The Congressional Budget Office's latest projections should serve as a wake-up call to fiscal conservatives in Congress and the White House. Unless they restrain spending, they will see budget deficits jeopardize the tax-relief agenda and imperil much of the hard-fought progress achieved over the past three years.

The CBO projects deficits of $401 billion in 2003 and $480 billion in 2004, and $1.5 trillion over the decade. Even those estimates exclude the costs of offering a Medicare drug benefit, extending expiring tax provisions and reforming the alternative minimum tax.

Furthermore, they assume that discretionary spending - including defense - will grow no faster than inflation, rather than the typical 7.7 percent annual increase over the past five years.
Factoring in those costs raises the projected annual deficits to between $600 billion and $700 billion through most of the decade.

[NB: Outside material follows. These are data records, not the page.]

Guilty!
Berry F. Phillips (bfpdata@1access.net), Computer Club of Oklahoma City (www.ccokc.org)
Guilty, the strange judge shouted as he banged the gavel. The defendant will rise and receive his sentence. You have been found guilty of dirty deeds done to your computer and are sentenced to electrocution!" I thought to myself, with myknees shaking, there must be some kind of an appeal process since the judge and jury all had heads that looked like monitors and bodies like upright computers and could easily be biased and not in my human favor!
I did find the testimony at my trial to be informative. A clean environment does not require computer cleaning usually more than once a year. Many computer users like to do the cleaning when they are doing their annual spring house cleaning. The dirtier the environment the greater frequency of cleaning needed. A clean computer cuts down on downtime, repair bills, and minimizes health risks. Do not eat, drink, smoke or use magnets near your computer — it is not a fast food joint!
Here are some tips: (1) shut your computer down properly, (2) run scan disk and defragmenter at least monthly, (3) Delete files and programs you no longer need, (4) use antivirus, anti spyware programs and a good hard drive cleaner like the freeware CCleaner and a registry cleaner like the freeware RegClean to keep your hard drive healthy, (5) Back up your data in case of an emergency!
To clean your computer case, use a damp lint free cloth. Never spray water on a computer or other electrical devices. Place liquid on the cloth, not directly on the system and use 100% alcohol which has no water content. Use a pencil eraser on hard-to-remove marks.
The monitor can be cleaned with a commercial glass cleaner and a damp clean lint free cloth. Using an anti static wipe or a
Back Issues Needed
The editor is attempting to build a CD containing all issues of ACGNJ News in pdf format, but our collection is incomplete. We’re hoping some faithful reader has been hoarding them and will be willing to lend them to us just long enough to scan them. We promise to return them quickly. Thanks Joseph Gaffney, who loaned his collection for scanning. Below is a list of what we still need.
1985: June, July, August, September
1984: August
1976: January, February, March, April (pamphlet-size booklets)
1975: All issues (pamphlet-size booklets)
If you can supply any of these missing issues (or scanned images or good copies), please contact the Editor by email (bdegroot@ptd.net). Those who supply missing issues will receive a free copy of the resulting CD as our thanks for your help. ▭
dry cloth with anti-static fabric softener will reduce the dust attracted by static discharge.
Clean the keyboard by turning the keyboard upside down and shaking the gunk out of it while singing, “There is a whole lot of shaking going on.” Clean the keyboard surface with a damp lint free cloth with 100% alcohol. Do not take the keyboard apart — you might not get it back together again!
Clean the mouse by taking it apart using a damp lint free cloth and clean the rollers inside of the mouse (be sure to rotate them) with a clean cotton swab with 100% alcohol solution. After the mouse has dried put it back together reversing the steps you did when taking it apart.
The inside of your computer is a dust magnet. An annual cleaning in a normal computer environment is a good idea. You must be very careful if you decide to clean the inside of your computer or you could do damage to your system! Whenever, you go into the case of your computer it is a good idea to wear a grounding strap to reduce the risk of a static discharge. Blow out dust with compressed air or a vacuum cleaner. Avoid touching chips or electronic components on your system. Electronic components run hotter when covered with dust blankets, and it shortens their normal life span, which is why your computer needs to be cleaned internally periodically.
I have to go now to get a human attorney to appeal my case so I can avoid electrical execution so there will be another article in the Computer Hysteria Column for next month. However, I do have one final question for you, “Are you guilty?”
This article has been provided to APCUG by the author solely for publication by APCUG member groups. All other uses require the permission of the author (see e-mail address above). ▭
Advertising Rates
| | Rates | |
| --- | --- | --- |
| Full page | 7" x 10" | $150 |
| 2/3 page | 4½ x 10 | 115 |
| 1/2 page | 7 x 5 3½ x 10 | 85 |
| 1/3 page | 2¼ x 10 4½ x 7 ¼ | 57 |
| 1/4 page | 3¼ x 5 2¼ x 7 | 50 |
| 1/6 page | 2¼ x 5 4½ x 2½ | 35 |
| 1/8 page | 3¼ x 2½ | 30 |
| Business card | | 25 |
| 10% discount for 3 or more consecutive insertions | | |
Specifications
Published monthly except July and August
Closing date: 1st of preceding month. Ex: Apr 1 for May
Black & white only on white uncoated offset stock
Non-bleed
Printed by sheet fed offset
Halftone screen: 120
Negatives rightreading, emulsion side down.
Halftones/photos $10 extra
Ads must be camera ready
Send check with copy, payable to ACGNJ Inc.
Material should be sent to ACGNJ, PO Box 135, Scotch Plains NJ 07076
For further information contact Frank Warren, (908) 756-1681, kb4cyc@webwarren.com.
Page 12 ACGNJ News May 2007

Where did this expanding deficit come from? A sluggish economy, tax relief and necessary defense spending played a part. But one cannot overlook the largest domestic spending spree since the Great Society. Mandatory spending will reach 11.1 percent of gross domestic product this year, its highest level ever. New pressures on Social Security, Medicare and Medicaid will combine with recent legislation, such as last year's farm bill, to push those costs even higher in coming years.

Nondefense discretionary spending in 2003 will hit 3.9 percent of GDP for the first time since 1985. Yet rather than balancing new homeland security spending with cuts elsewhere, lawmakers ramped up funding for education, health research and dozens of small, low-priority programs. The corporate welfare budget has not been touched, and the number of pork projects has doubled since 2000.

Such spending may be acceptable to President Bush, who has recently been described as a "big government conservative" who couples tax relief with high government spending. But these goals are contradictory. All government spending must eventually be funded with taxes, and budget deficits only delay the inevitable taxes (with interest). This year's $401 billion budget deficit will add $3,774 to the average household's future tax burden. If the budget deficit reaches $600 billion to $700 billion, the annual tax increase will top $6,000 per household. Unless they balance tax relief with spending cuts, Mr. Bush and Congress will leave a legacy of temporary tax relief followed by permanently higher taxes.

Some insist that economic growth alone will solve the deficit problem. It is true that the recent tax rate cuts will aid economic growth and tax revenues by providing new incentives to work, save and invest. But the CBO's dire projections already assume revenue growth of 13 percent in 2005, 10 percent in 2006 and approximately 6 percent thereafter. The economy won't grow the budget into balance any time soon.

Thus far, the public has accepted mild budget deficits as the predictable result of the September 11 attacks and the 2001 recession. As we move further from these events, though, the expanding deficits will become more difficult for people to swallow. White House officials and congressional leaders can't escape blame, and heading into an election year, their opponents surely won't let them off easy.

Lawmakers will now find it difficult if not impossible to further reduce the tax burden on American families. Increasing deficit projections led the normally tax-averse President Reagan to raise taxes in 1982. Mr. Bush may now have to expand more energy-protecting previous tax cuts than proposing new ones. Broad-based tax increases may remain a political "third rail," but class-warfare calls to raises taxes on "the rich" may find an increasingly receptive audience.

The only alternative to tax increases is spending restraint. An obvious first step: Scrap the proposed budget-busting Medicare drug benefit and start over. Now is not the time for the largest expansion of government since the Great Society. Targeted help to poor seniors, combined with real Medicare reforms, makes more sense than creating a new $7 trillion liability that funds many seniors who don't need the benefit.

There are other ways to save money: The $90 billion corporate welfare budget can go, along with an additional $50 billion in waste, fraud and abuse identified by the Heritage Foundation. Create an independent commission to identify outdated and ineffective programs ripe for elimination.

Yes, cutting spending can be difficult. But it sure beats raising taxes.

Brian Riedl is the Grover M. Hermann fellow in federal budgetary affairs in the Roe Institute for Economic Policy Studies at the Heritage Foundation.